═══ Given records ═══
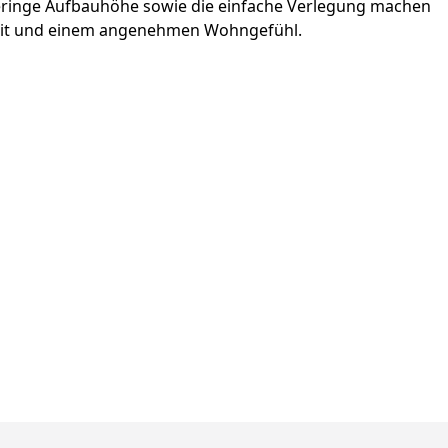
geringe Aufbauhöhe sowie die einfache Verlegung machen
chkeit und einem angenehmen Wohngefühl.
═══
═══ Given records ═══
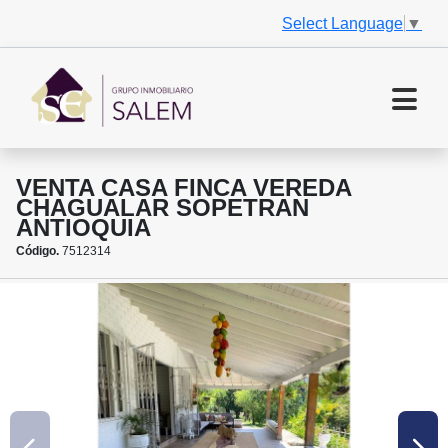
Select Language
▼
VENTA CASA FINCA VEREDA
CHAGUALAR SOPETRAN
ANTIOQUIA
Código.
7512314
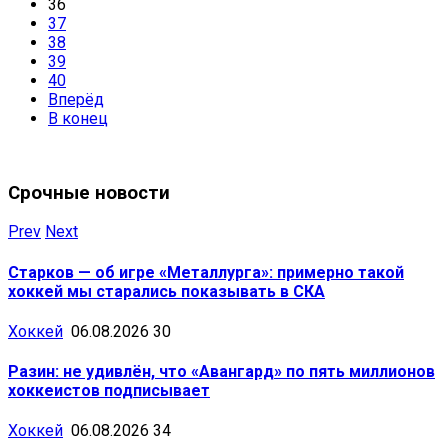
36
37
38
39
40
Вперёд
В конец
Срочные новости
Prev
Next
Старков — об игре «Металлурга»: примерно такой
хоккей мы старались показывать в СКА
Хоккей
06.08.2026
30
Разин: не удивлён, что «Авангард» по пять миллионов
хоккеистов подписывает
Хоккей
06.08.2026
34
═══
Set down precisely the lines above between the line holding "geringe Aufbauhöhe sowie" and the line holding "chkeit und einem angenehmen Wohngefühl.", inclusive, and nothing beyond them.

* [Response box]
geringe Aufbauhöhe sowie die einfache Verlegung machen
chkeit und einem angenehmen Wohngefühl.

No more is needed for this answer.